Em seguida, testemunhou o avanço das tropas soviéticas em solo polonês, expulsando os nazistas, conquistando aquele país e colocando-o sob o férreo manto do comunismo ditado por Josef Stálin (1924 a 1953) e outros Chefes posteriores, cuja ideologia – de origem marxista – defendia a extinção da propriedade privada, dos valores morais e éticos capitalistas e, principalmente, de tudo o quanto pudesse conspirar contra a orientação de construir uma sociedade nova com pilares ideológicos novos.
Nessa esteira ideológica, o comunismo pretendia igualar os indivíduos – tornando-os comuns – em todos os lugares em que exercesse o domínio político do Estado. Para essa finalidade era preciso retirar de cada pessoa todo o patrimônio, consistente nos bens materiais (casas, veículos, etc) e nos bens imateriais (ideias, opiniões e crenças), atribuindo-lhes um só modo de tratamento (camarada).
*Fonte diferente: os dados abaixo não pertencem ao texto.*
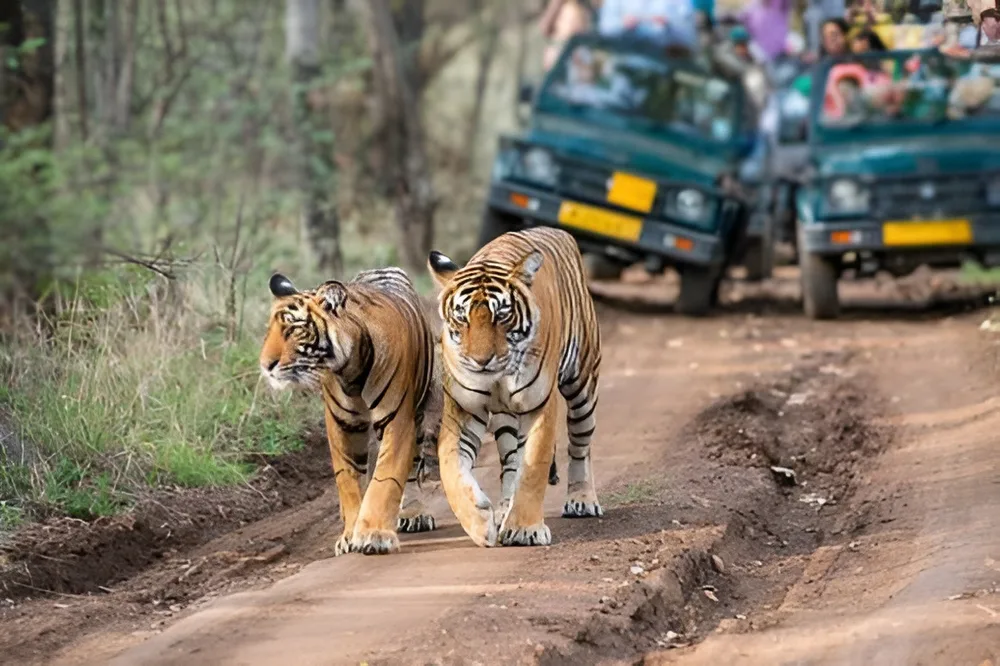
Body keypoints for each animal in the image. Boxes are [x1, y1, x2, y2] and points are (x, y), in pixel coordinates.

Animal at [260, 268, 440, 552]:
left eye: (294, 330)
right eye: (270, 331)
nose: (265, 365)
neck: (350, 372)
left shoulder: (398, 420)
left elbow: (386, 477)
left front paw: (375, 534)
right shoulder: (342, 425)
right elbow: (348, 479)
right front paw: (349, 535)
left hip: (420, 413)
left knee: (412, 467)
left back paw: (413, 515)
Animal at [424, 226, 596, 548]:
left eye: (501, 315)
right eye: (462, 316)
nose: (481, 361)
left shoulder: (539, 404)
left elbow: (534, 465)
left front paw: (524, 529)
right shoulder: (464, 409)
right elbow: (450, 466)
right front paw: (480, 523)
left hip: (583, 385)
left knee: (580, 445)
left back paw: (581, 500)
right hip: (505, 419)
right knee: (510, 461)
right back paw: (504, 510)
Em face desse ambiente ideológico, a Igreja atribuía identidade própria a cada fiel porque enquanto professava sua fé, a instituição o fixava aos costumes morais e éticos da comunidade em que se situava, na razão das particularidades de cada região (a Polônia tem santos e santas que o Brasil não tem, por exemplo).
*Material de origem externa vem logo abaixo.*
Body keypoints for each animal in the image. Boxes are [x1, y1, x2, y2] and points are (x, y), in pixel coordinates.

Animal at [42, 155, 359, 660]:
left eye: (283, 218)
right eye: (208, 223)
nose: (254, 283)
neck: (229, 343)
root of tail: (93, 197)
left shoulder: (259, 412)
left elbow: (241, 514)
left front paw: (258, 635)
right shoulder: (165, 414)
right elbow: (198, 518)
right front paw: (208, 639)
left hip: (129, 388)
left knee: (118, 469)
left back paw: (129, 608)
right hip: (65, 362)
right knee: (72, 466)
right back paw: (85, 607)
Esses dois efeitos (professar a fé e fixar-se em lugar determinado) eram nocivos ao comunismo, devendo a Igreja ser extirpada dos lugares em que a ideologia marxista exercesse o domínio estatal. A Polônia era um deles e Karol Jósef Wojtyla era de lá.
Quando tornou-se Papa e adotou o nome João Paulo II para exercer o sumo pontificado, o então cidadão de raízes polonesas (por origem e devoção), apoiou o sindicalista (e eletricista) Lech Walesa e o seu recém-criado movimento político “Solidariedade” no combate ao comunismo, valendo-se da religião como fonte de cultura e de identidade. Com essa atitude, o povo polonês reagiu ao comunismo, mostrando que não era comunista nem acolhia essa ideologia.
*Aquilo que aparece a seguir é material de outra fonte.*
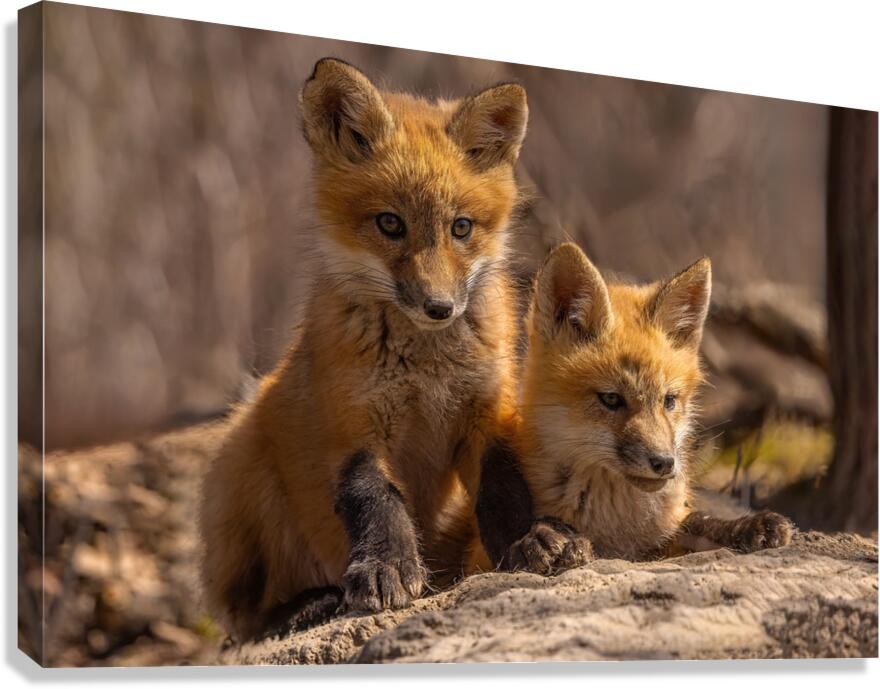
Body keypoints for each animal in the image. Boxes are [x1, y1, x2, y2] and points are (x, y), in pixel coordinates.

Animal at [198, 58, 528, 640]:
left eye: (461, 227)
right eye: (390, 223)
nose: (440, 307)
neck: (426, 371)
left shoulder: (488, 413)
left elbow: (503, 489)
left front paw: (532, 542)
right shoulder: (353, 426)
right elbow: (377, 500)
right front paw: (386, 569)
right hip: (241, 463)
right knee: (243, 620)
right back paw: (307, 606)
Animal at [475, 243, 793, 573]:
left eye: (669, 400)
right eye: (611, 399)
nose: (664, 462)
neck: (615, 523)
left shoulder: (664, 537)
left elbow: (696, 523)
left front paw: (744, 527)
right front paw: (538, 542)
Em relação à Teologia da Libertação, a Igreja Católica a combateu devido à admissão da libertação dos pobres pelos próprios pobres – e não pela palavra de Deus exposta pelo sacerdote. Quando essa corrente ideológica retirou do sacerdote a palavra da salvação, a pôs no mesmo mundo em que Karl Marx e Friedrich Engels elaboraram o comunismo: o mundo terreno, conduzido pelo materialismo dialético – método de raciocínio pelo qual a tese e a antítese estão sempre em colisão no mesmo plano (material) –, em que a palavra da Divindade “vicia” a marcha da História porque nela inclui a identidade do indivíduo ou do povo.
Resumidamente, a reação ao nazismo e ao comunismo não daria certo se Karol Jósef Wojtyla não reafirmasse os dogmas da Igreja. Era preciso atribuir maior força dogmática nas sagradas escrituras e suas revelações, fazendo delas mais do que instrumento à fé; era preciso torna-las instrumentos de validação dessa fé. Sem essa força, diluiria a reação ao nazismo e ao comunismo e a Igreja não conseguiria consolidar a identidade de cada pessoa.
Conclusivamente, o Papa – e polonês – João Paulo II sempre atuou em benefício da paz, da valorização do ser humano e da igualdade entre as pessoas. Combateu, ao seu modo e conforme as próprias possibilidades, um regime ideológico (o nazismo) e um modelo econômico (o comunismo), enfrentando situações perigosas, por vezes arriscadas e, mesmo diante de tais adversidades, nunca renunciou à fé, a mesma com que conduziu a Polônia à libertação do comunismo e seus seguidores na expectativa de que o mundo pode ser bem melhor do antes se pensava (o ecumenismo é tão possível quanto o fim do nazismo e do comunismo). Nada a mais.
Marcelo Augusto Paiva Pereira (o autor é advogado).